Wednesday, August 7, 2019

English teaching at primary level in India– Cultural Interference (published in HT Lko 5-8-19)


English teaching at primary level in India– Cultural Interference
(published in HT Lko 5-8-19)

It goes without saying that a language is embedded in culture. Let’s take the simple examples of two very common words – pranam and shanti. Can the whole matrix of these words be translated into English? The English words ‘greetings’ or ‘peace’ are but poor approximations to pranam and shanti. Even a  poet-philosopher of the stature of T S Eliot failed to get an English equivalent and used the Sanskrit word as it is – ‘Shantih shantih shantih’ in his great poem – The Waste Land. A language, thus, cannot import the subtle connotations of another language.
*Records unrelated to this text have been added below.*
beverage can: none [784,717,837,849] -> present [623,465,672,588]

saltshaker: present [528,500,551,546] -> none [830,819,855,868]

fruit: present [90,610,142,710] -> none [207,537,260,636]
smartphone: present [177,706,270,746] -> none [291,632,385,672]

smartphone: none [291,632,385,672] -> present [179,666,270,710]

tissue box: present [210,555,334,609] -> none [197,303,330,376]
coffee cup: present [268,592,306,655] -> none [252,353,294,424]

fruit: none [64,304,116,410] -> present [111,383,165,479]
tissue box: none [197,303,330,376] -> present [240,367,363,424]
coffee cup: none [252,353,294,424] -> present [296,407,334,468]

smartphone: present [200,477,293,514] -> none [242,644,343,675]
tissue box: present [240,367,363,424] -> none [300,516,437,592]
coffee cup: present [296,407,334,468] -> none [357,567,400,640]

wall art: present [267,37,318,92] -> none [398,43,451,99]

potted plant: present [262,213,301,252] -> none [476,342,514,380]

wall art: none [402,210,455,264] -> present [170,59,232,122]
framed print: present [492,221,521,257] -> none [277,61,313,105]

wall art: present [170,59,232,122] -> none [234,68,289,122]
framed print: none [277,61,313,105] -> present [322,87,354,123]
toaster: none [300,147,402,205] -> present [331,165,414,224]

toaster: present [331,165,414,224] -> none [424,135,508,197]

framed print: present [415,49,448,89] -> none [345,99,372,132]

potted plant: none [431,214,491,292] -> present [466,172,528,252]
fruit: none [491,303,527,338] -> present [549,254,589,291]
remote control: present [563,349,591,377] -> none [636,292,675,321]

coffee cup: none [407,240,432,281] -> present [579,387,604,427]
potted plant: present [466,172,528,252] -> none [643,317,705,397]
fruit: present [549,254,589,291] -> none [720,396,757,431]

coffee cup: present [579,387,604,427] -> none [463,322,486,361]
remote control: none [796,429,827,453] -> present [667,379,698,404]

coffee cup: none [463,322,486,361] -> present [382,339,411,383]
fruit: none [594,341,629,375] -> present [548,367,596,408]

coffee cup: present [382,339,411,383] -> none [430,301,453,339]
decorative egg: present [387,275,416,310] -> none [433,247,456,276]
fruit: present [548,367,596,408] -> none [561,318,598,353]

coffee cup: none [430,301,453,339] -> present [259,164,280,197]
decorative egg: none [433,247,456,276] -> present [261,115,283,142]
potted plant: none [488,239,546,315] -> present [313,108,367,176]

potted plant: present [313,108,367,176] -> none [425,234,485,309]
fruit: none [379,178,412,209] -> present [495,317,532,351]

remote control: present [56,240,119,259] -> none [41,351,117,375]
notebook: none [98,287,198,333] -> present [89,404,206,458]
The effect of cultural interference is clearly felt in the teaching of English in a vernacular setting such as the state of U.P.  The fact is that in the rural hinterlands English is not even the second language; it is practically the third language, as the local dialects (Awadhi, Bhojpuri, Braj…) are the first and, Khadi Hindi (standard Hindi) is the second language. In this scenario, where even the teacher is essentially a Hindi speaking person (though may be knowledgeable in English); the language-reinforcement crisis for the child is so evident.

Culture and communication are intertwined and it determines how people encode messages, the meanings they have for messages and, how they get interpreted.  For instance, as different from the West, in our country,  a teacher or elder is not addressed by his name/surname, instead, family friends are identified through some relationship – 'Uncle', 'Aunty', 'Chacha', 'Mama' etc. and, in Hindi, there are two different ways of addressing an elder and the younger – 'Aap' (for former) and 'Tum' (for younger). 

Associative contexts in which a word is used in a place might evoke a different understanding of that word. The word 'darling', I remember, raised shy smiles among us when a teacher addressed a student lovingly by this term. As 10 years old, in the early 80s we had heard it being used in the Hindi films in only one connotation. The various nuances of meaning given to the word ‘sexy’, ranging from obscenity to aesthetics, are only a matter of one’s cultural environs. Can someone in India, whose experience of a summer’s day is of a scorching sun and hot loo, compare his beloved like Shakespeare does in his sonnet- ‘Shall I compare thee to the summer’s day’!

All our educational philosophers have been advocates of primary learning in our mother tongues.  Tagore, in his celebrated essay “The Centre of Indian Culture”, wrote that a foreign language makes education 'nebulously distant and unreal, (because it is) so detached from all our associations of life, so terribly costly to us in time, health and means, and yet so meager of results.’

Researches all over have showed that the second language can be best learned at an older age.  Broadly speaking, different life stages give us different advantages in language learning. As babies, we have a better ear for different sounds and thus we don’t learn a language but we acquire it. As adults, we have longer attention spans and crucial skills like literacy that allow us to continually expand our vocabulary, even in our own language. This is known as ‘explicit learning’: studying a language in a classroom with a teacher explaining the rules. Young children are very bad at explicit learning, because they don’t have the cognitive control and the attention and memory capabilities while adults are much better at that.

The fact is that English teaching in a vernacular scenario cannot be divorced from its vernacular ambience. Both our teachers and books are to be aware of this.  We should remember Tagore’s caution -  ‘The diversity of our languages should not be allowed to frighten us; but we should be warned of the futility of borrowing the language of our culture from a far-away land, making stagnant and shallow that which is fluid near its source.’

 Our English teaching has to go side by side along our vernacular and the content has to be drawn as much as possible from the children’s everyday environment. Only this can help in an effective teaching-learning of English and also let the mother tongue thrive.